GIVEN TEXT:
Every map is a reflection of the mind of the mapper. A map is an imposition, a fiction, a fetish, laid over an essentially chaotic or unknowable “reality”. This May, five artists arrive from New York to impose five maps on the city of Lier. These maps may temporarily replace the experienced reality of their locations – if something is altered in the mind, the changed experience of a site may be permanent. A strong fiction can wipe out previously existing fictions. The new map may become the new “reality”.

“Vicinity” describes a place without its characteristics. It is a generalized area whose boundaries are not explicitly defined. “Vicinity” is a police term, as in “the suspect is still in the vicinity”. It is an unsentimental word. “Vicinity” can imply being near to something else without having a relationship to it.

MAPPING IS A POLITICAL ACT OF CLAIMING TERRITORY
The most flamboyantly symbolic way to claim territory is to thrust a pole into its soil and hoist a flag over it. A map is then drawn - or claimed - of the territories sporting flags. This Thomas Broadbent does, yet the flags are not fully flags but windsocks - weather instruments that measure the flow and direction of wind. But when the instruments look like giant pairs of trousers and the material runs the spectrum of male uniforms - from business suits to army fatigues - can we trust that this is their real function? Is the pseudo-scientific really the political in disguise?

A MAP IS A GUIDE TO HELP YOU MOVE FROM ONE PLACE TO ANOTHER
Norma Markley’s work insinuates itself into places visited by people in transit - hotels and bars. Her maps are little more than phrases embroidered on towels and stamped on bar napkins, but the words change your perception of these objects. They take you on a journey inside your own journey, but this one is in your mind. The maps are left behind or discarded. The traveler is invited to record the journey in a questionnaire; or, if there is no wish to communicate, the silence of the traveler is respected, and his or her identity remains unknown, a mysterious presence on its way to another unknowable destination.

MAPPING IS OBSESSIVE MARKING AND MEASURING...

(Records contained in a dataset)
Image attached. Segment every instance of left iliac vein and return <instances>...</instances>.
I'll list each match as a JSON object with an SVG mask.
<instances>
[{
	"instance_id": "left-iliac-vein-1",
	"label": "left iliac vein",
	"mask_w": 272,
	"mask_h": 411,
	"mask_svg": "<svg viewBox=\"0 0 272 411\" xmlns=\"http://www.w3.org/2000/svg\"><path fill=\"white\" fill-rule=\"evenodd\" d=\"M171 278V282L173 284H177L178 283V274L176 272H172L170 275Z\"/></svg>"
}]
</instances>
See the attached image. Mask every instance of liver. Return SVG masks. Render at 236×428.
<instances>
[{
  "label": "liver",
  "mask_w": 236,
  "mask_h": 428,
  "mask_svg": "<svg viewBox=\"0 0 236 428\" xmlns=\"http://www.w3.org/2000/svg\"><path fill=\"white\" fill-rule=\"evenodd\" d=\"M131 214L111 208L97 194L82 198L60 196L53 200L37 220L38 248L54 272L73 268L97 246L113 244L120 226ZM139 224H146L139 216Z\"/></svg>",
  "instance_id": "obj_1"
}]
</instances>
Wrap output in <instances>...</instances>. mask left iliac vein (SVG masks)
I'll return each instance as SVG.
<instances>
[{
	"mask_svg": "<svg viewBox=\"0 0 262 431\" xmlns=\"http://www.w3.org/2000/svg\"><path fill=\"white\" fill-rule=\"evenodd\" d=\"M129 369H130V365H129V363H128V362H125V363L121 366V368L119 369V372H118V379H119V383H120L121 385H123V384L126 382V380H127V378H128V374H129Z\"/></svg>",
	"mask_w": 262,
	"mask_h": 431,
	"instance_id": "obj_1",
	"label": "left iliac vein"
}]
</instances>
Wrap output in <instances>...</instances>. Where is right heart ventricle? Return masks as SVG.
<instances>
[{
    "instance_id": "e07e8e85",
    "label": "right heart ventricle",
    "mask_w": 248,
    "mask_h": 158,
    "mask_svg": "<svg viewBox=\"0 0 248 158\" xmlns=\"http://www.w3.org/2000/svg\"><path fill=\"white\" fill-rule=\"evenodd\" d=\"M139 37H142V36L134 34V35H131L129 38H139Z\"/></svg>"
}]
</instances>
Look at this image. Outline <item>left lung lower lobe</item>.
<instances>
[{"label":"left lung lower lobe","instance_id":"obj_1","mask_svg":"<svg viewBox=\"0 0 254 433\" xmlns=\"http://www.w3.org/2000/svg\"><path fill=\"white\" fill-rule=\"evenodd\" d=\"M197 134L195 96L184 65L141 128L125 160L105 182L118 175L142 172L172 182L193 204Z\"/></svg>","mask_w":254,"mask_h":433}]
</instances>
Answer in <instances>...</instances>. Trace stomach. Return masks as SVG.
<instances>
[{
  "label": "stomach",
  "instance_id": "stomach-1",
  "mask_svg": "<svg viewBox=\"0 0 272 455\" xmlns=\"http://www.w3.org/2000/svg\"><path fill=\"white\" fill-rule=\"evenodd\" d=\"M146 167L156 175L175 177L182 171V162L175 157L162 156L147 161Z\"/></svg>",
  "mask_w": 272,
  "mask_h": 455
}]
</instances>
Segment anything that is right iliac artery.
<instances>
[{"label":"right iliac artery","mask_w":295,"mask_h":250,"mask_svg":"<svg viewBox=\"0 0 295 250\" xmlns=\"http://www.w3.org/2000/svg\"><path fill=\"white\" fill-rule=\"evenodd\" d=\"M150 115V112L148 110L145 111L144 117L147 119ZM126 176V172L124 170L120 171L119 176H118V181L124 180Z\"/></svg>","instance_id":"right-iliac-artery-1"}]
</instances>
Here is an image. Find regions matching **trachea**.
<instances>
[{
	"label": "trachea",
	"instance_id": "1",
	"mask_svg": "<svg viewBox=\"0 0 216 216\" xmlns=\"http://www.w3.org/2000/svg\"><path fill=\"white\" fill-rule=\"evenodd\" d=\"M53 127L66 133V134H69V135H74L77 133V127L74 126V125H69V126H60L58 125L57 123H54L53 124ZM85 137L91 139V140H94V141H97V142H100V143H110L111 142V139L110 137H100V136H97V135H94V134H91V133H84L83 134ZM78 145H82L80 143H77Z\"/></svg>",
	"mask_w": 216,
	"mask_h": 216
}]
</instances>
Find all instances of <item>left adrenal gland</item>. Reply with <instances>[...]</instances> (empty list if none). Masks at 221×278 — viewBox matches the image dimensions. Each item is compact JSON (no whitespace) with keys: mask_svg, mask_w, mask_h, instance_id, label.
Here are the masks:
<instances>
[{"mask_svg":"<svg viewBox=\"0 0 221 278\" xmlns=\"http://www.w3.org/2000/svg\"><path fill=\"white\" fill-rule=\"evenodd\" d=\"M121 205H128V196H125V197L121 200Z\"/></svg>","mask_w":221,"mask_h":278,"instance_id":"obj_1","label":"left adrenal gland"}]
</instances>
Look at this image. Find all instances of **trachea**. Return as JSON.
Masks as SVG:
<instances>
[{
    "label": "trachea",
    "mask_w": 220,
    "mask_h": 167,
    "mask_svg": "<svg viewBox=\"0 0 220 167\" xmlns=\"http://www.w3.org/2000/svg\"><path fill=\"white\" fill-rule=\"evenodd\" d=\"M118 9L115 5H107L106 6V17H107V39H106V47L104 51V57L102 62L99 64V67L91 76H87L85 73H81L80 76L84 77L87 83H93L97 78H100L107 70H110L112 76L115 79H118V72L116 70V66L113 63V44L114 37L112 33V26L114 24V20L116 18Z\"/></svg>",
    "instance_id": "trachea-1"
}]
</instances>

DIRECTIVE 1:
In the exhibition text about mapping in Lier, what do the windsocks in Thomas Broadbent's work measure?
DIRECTIVE 2:
Using the exhibition text about mapping in Lier, explain why a traveler who encounters Norma Markley's work may remain unknown.
DIRECTIVE 3:
Extend the exhibition text about mapping in Lier, starting after the heading "MAPPING IS OBSESSIVE MARKING AND MEASURING..."
The records have no connection to the text about the mapping exhibition in Lier.

RESPONSE 1:
They measure the flow and direction of wind.

RESPONSE 2:
The traveler is invited to record the journey in a questionnaire, but doing so is not required. If there is no wish to communicate, the traveler's silence is respected, so his or her identity stays unknown.

RESPONSE 3:
...the time until death. The Zimmertoren in Lier may be the only world monument to the obsessive mapping of the passing of time. Richard Humann adds one more layer to this obsession with a literal projection on the tower itse lf - a video loop of his own long braid of hair swinging to and fro. This projection of the body marking its own becomes a comment on the obsessive complexity of Louis Zimmer’s life work that makes Zimmer’s real (and maybe unconscious) message overwhelmingly clear. A miniature version of the video plays continuously in a more hidden space nearby. Even when the public projection is not visible, privately, the mapping goes on.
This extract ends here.